> How to complete this task: The expected answer is the set of lines in the data below between the line holding "接攻破弱點，突化優勢；無論你學習進度如" and the line holding "以及擁有ESG 投資行政人員證書", inclusive, written out exactly.

> Data to examine:
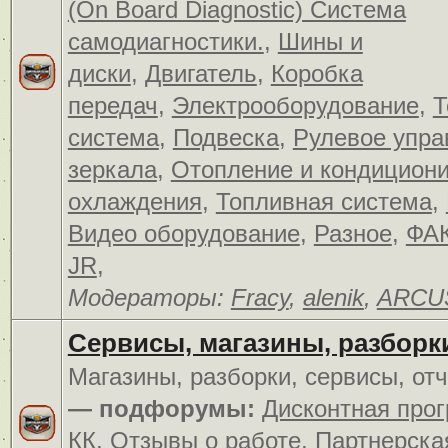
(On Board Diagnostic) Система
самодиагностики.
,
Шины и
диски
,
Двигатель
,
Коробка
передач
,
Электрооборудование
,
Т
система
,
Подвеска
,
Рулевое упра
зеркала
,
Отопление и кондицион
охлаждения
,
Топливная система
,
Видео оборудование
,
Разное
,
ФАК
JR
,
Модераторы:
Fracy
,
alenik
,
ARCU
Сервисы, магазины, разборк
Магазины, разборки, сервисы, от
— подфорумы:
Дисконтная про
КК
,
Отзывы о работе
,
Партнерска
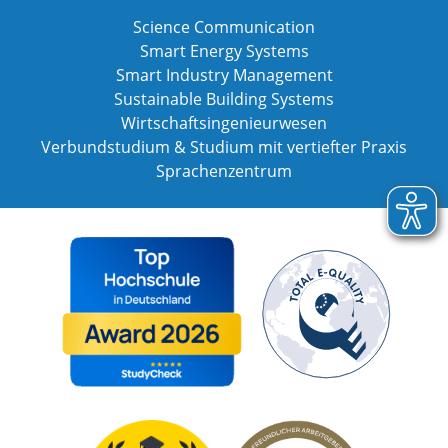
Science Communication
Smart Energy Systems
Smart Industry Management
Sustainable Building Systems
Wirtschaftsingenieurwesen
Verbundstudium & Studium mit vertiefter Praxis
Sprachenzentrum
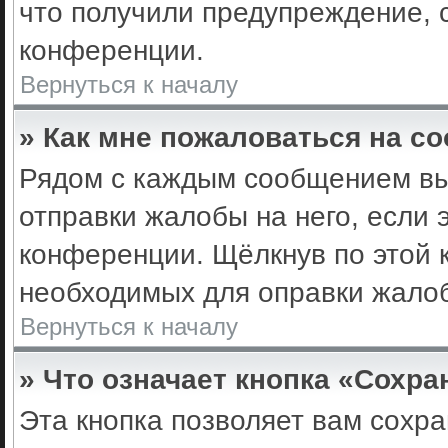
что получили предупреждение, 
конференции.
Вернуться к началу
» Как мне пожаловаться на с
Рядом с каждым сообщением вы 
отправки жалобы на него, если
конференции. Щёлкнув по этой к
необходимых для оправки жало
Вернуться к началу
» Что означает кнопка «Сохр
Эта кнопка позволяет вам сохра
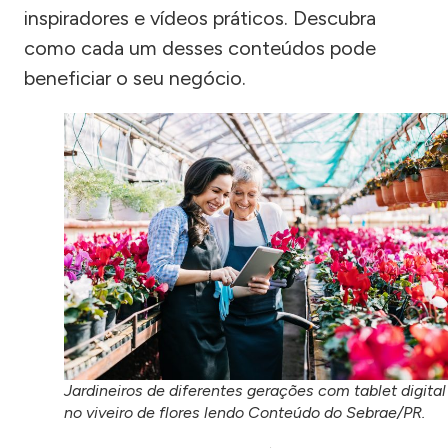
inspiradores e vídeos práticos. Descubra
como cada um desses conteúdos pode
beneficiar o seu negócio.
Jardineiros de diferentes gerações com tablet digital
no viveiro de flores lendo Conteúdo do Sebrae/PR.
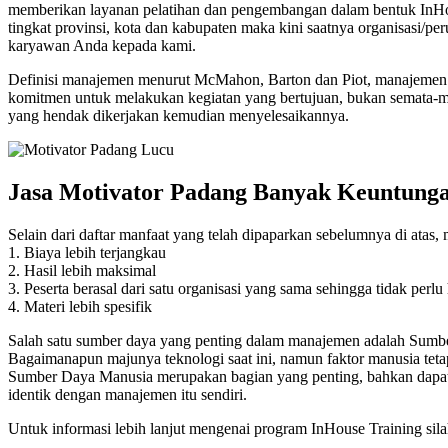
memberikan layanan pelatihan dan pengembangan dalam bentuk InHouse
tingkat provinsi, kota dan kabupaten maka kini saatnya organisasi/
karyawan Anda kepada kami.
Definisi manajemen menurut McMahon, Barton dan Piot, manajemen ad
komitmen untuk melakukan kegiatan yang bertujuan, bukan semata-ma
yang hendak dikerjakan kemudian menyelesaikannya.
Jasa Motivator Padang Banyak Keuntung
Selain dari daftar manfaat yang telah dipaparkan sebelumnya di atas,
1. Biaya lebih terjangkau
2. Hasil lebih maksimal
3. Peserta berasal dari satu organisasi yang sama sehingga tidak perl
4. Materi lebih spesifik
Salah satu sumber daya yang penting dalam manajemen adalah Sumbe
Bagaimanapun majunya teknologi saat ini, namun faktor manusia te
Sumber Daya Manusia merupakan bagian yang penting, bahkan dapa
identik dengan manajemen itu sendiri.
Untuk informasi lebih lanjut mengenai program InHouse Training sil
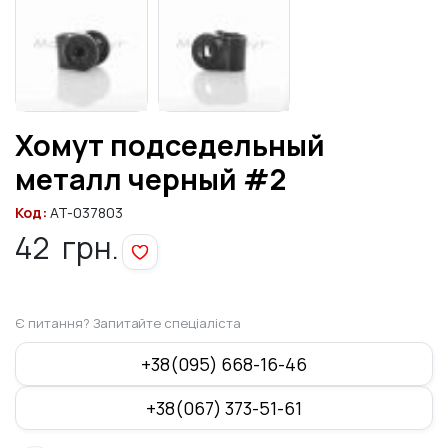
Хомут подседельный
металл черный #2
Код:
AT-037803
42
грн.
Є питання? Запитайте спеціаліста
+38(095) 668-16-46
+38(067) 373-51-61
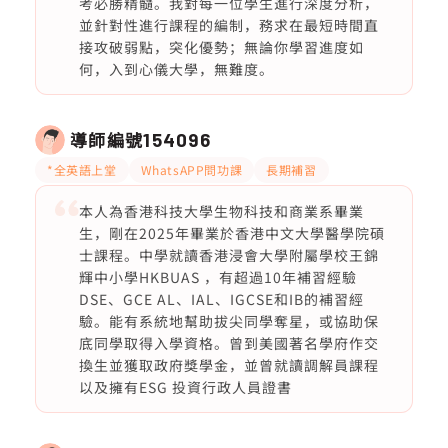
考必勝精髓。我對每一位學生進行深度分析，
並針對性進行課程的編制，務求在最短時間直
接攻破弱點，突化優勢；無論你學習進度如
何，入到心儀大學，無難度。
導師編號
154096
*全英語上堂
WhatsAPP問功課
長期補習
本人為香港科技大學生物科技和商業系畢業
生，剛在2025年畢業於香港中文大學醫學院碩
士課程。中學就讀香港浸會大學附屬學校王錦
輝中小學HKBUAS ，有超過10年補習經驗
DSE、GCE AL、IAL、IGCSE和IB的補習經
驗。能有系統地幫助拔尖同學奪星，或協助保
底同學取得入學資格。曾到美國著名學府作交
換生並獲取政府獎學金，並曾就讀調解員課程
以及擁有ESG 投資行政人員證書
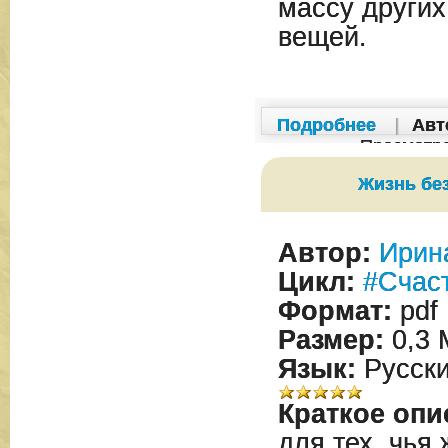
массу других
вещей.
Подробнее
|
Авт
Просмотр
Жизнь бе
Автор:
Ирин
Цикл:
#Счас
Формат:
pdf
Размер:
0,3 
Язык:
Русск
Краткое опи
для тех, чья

> Written answer:
接攻破弱點，突化優勢；無論你學習進度如
何，入到心儀大學，無難度。
導師編號
154096
*全英語上堂
WhatsAPP問功課
長期補習
本人為香港科技大學生物科技和商業系畢業
生，剛在2025年畢業於香港中文大學醫學院碩
士課程。中學就讀香港浸會大學附屬學校王錦
輝中小學HKBUAS ，有超過10年補習經驗
DSE、GCE AL、IAL、IGCSE和IB的補習經
驗。能有系統地幫助拔尖同學奪星，或協助保
底同學取得入學資格。曾到美國著名學府作交
換生並獲取政府獎學金，並曾就讀調解員課程
以及擁有ESG 投資行政人員證書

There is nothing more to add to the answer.